Pourquoi dépenser quatre fois le chiffre d'affaires (11,7 milliards en 2007) d'une société qu'il contrôle déjà? Franz Humer, qui ne porte désormais plus que la casquette de président du conseil d'administration de Roche, avance deux arguments. D'une part, Genentech, champion de la lutte contre les cancers du colon ou du sein, a beaucoup évolué depuis le moment où Roche en a pris, en 1990, une part minoritaire. L'entreprise californienne comptait alors moins de 2000 employés, dont la moitié était des chercheurs. Aujourd'hui, elle ressemble davantage à un groupe pharmaceutique classique: sur ses 11000 collaborateurs, seul un quart est encore actif dans la recherche.

Plus de 750 millions de dollars de synergies par an

D'autre part, les synergies obtenues grâce à l'intégration complète de Genentech au sein de Roche devraient atteindre entre 750 à 850 millions de dollars par an. «L'opération aura un impact positif sur le bénéfice par action dès le premier exercice après sa réalisation», promet Franz Humer.

Pourquoi remettre en question aujourd'hui un mode de collaboration qui a fait ses preuves? «Seule la forme de la collaboration entre Roche et Genentech change. En revanche, les activités de recherche de Genentech continueront d'être conduites de manière indépendante, y compris en ce qui concerne les phases initiales de développement», insiste Franz Humer. Roche espère en revanche renforcer la capacité d'innovation du groupe grâce à une plus grande collaboration des deux entités dans des domaines tels que la propriété intellectuelle et l'utilisation commune de bases de données ou de technologies.

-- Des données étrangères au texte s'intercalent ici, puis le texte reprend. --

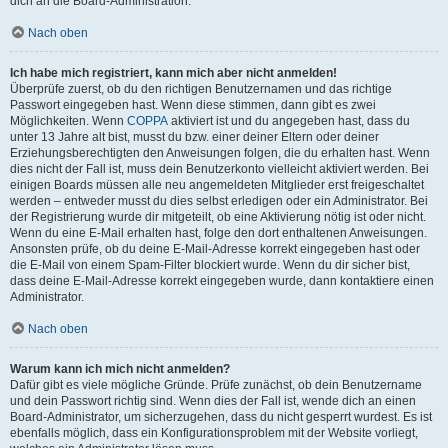
dich an die Board-Administration.
Nach oben
Ich habe mich registriert, kann mich aber nicht anmelden!
Überprüfe zuerst, ob du den richtigen Benutzernamen und das richtige
Passwort eingegeben hast. Wenn diese stimmen, dann gibt es zwei
Möglichkeiten. Wenn
COPPA
aktiviert ist und du angegeben hast, dass du
unter 13 Jahre alt bist, musst du bzw. einer deiner Eltern oder deiner
Erziehungsberechtigten den Anweisungen folgen, die du erhalten hast. Wenn
dies nicht der Fall ist, muss dein Benutzerkonto vielleicht aktiviert werden. Bei
einigen Boards müssen alle neu angemeldeten Mitglieder erst freigeschaltet
werden – entweder musst du dies selbst erledigen oder ein Administrator. Bei
der Registrierung wurde dir mitgeteilt, ob eine Aktivierung nötig ist oder nicht.
Wenn du eine E-Mail erhalten hast, folge den dort enthaltenen Anweisungen.
Ansonsten prüfe, ob du deine E-Mail-Adresse korrekt eingegeben hast oder
die E-Mail von einem Spam-Filter blockiert wurde. Wenn du dir sicher bist,
dass deine E-Mail-Adresse korrekt eingegeben wurde, dann kontaktiere einen
Administrator.
Nach oben
Warum kann ich mich nicht anmelden?
Dafür gibt es viele mögliche Gründe. Prüfe zunächst, ob dein Benutzername
und dein Passwort richtig sind. Wenn dies der Fall ist, wende dich an einen
Board-Administrator, um sicherzugehen, dass du nicht gesperrt wurdest. Es ist
ebenfalls möglich, dass ein Konfigurationsproblem mit der Website vorliegt,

Quant au timing de l'opération, la baisse du dollar et la quasi-stagnation du cours de l'action Genentech depuis près de trois ans ne sont évidemment pas étrangers à cette décision annoncée en même temps que les résultats du premier semestre. «Le scénario d'une reprise complète de Genentech était depuis longtemps à l'étude. Soudainement, les feux ont partout clignoté au vert», explique Erich Hunziker, directeur financier de Roche. Après avoir franchi brièvement la barre des 100 dollars à fin 2005, le titre de Genentech a oscillé ensuite le plus souvent entre 75 et 85 dollars. L'offre de 89 dollars par action Genentech, qui représente une prime de 8,8% par rapport au cours de clôture de vendredi et de 19% sur un mois, a entraîné un bond de près de 13% du titre à 92,50 dollars en milieu de séance lundi à la bourse de New York. Un analyste jugeait d'ailleurs le prix offert par Roche insuffisant.

Le titre sous pression

Le bon de jouissance de Roche a, lui, cédé 4,8% à 171 francs dans un marché pourtant bien orienté. Cette réaction s'explique par deux facteurs. D'une part, les actionnaires minoritaires de Genentech pourraient exiger une prime plus élevée, ce qui obligerait Roche à rallonger la mise. D'autre part, certains redoutent qu'une intégration complètent des deux sociétés finisse par modifier la culture d'entreprise et la capacité d'innovation de Genentech. La formule qui est en grande partie à l'origine du succès de Roche durant la dernière décennie.